═════ Dokumenttext

00:25:38: Wie ist denn das jetzt auszulegen mit dem "gathered sheet"?

00:25:41: Naja, dazu sagt die Große Beschwerdekammer nichts, weil nämlich die Frage 3 als unzulässig erachtet wird,

00:25:48: weil sie nämlich nicht notwendig ist für die vorliegende Kammer, um eine Entscheidung zu treffen.

00:25:53: Das heißt, die Beschwerdekammer kann jetzt ihr Ermessen walten lassen und sagen, wie weit sie das interpretieren soll?

00:26:02: Ich glaube, das ist keine Ermessensfrage.

00:26:04: Sie sagt auch, dass die Frage 3 in der Frage 2 schon enthalten sei, die Große Beschwerdekammer.

00:26:09: Das heißt also, wenn ich das jetzt darauf anwende, dann bedeutet das so viel wie,

00:26:12: ich muss immer die Beschreibung heranziehen und ich muss immer die Zeichnung heranziehen.

00:26:15: Das heißt, ich muss auch in diesem Fall die Beschreibung heranziehen

00:26:17: und ich muss dementsprechend den Begriff auch breiter auslegen entsprechend der Beschreibung.

00:26:21: Vor allem deswegen, weil sich daraus kein Widerspruch ergibt.

00:26:25: Also es spricht nichts dagegen aus meiner Sicht, gerade in dem Fall,

00:26:28: diesen Begriff aus den Ansprüchen breiter auszulegen entsprechend der Definition in der Beschreibung.

00:26:34: Wenn sich daraus wirklich ein Widerspruch ergeben würde,

00:26:37: dann kann man das von mir aus wieder anders beurteilen.

00:26:39: Man kann sagen, dann schlagt aber das Vorgehen der Ansprüche durch.

══════════
═════ Quellenangaben

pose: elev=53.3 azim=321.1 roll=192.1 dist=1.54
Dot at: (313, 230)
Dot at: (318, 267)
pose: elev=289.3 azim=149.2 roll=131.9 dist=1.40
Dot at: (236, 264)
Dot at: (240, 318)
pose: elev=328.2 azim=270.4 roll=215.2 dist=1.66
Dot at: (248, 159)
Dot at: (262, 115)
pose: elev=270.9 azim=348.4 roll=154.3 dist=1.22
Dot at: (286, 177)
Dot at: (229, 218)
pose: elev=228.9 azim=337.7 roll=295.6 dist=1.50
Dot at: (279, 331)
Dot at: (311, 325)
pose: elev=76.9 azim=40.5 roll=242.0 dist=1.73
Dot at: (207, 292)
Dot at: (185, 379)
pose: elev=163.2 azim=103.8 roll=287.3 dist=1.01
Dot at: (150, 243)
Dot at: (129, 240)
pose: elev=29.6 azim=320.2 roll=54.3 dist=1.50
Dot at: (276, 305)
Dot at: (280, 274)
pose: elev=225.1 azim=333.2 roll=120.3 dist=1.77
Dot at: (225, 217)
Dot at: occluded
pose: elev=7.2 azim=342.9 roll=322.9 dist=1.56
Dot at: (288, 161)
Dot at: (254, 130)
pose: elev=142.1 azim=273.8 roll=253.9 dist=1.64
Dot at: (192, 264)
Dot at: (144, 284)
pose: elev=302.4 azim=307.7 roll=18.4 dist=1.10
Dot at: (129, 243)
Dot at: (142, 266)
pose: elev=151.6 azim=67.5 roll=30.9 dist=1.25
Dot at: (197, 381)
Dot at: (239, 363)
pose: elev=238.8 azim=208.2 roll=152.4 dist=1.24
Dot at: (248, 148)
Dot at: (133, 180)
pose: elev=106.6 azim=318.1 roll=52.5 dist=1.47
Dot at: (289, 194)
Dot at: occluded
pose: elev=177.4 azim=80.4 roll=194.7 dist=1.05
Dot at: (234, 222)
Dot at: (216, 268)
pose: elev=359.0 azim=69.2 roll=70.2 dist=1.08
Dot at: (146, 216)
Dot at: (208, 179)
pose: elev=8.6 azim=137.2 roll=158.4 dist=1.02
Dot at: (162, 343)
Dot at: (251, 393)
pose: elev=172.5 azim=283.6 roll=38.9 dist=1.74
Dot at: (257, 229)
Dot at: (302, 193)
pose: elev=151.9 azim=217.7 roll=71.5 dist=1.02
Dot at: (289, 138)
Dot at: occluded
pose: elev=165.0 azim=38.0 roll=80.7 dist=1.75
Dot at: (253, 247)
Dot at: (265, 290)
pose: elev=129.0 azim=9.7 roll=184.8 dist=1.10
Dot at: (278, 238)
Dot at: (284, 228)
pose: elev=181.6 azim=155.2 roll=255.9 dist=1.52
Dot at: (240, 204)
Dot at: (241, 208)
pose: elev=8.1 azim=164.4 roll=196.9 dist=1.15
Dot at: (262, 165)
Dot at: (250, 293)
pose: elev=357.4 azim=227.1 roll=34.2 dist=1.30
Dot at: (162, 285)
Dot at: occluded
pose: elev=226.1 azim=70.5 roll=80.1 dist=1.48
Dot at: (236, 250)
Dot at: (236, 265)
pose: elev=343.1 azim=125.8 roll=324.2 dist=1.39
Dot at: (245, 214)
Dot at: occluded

══════════

▶ [Zu bearbeitende Aufgaben]:
[1] Nenne die Zeitmarken aller Zeilen der Mitschrift zur Anspruchsauslegung, in denen das Wort „Beschreibung“ vorkommt.
[2] Setze die Mitschrift zur Anspruchsauslegung nach ihrem letzten Satz fort.

▶ [Deine Antworten]:
[1] 00:26:12, 00:26:15, 00:26:17, 00:26:28

[2]
00:26:43: Das heißt, du meinst, wenn dieser Begriff, wie er im Anspruch verwendet worden wäre,

00:26:47: nicht mehr unter diese breite Definition fallen würde, sondern quasi was anderes definieren würde?

00:26:54: Ja, das meine ich auch nicht, sondern eben diese widerspruchsfreie Auslegung meine ich.

00:26:59: Also ich glaube durchaus, dass die G 1/24 durchaus stützt,

00:27:02: dass ich Begriffe entgegen ihres üblichen Sprachgebrauchs verwende und auslege.

00:27:07: Ich glaube, das gibt die G 1/24 her.

00:27:10: Die Frage ist, ob ich sonst irgendwie einen Widerspruch konstruiere,

00:27:14: indem ich eben nicht einen Begriff umdefiniere,

00:27:16: sondern indem in der Beschreibung was Anderes steht einfach

00:27:19: oder was Widersprüchliches als die Merkmale, die da gefordert sind.

00:27:23: Dann kann ich den Anspruch in seiner Gesamtheit nicht so auslegen,

00:27:26: als dass er diesen Widerspruch auch erfüllt.

00:27:28: Führt das dann in Wahrheit dorthin, wo die Amerikaner sind

00:27:32: mit ihrer "means plus function"-Einschränkung, wo sie sagen,

00:27:35: ja, in der Beschreibung ist genau das, das und das erwähnt.

00:27:38: Und deswegen lege ich den abstrahierten breiten Begriff jetzt nur genauso aus,

00:27:42: wie das, was in der Beschreibung steht.

00:27:43: Das kann es ja auch nicht sein, oder?

00:27:45: Ja, das ist eben diese Differenzierung, die ich mir wünschen würde,

00:27:48: zwischen Stützung durch die Beschreibung und Breite.

00:27:52: Ich finde, das in der USA greift zu kurz,

00:27:54: weil dort halt auch diese ganze Diktion mit dem "best mode" und so weiter

00:27:57: eine ganz andere Rolle spielt.

00:27:58: Bei uns geht es ja gar nicht so sehr darum, dass ich jetzt das Allertollste mache,

00:28:01: sondern ich brauche schon auch einen vernünftigen Schutzbereich.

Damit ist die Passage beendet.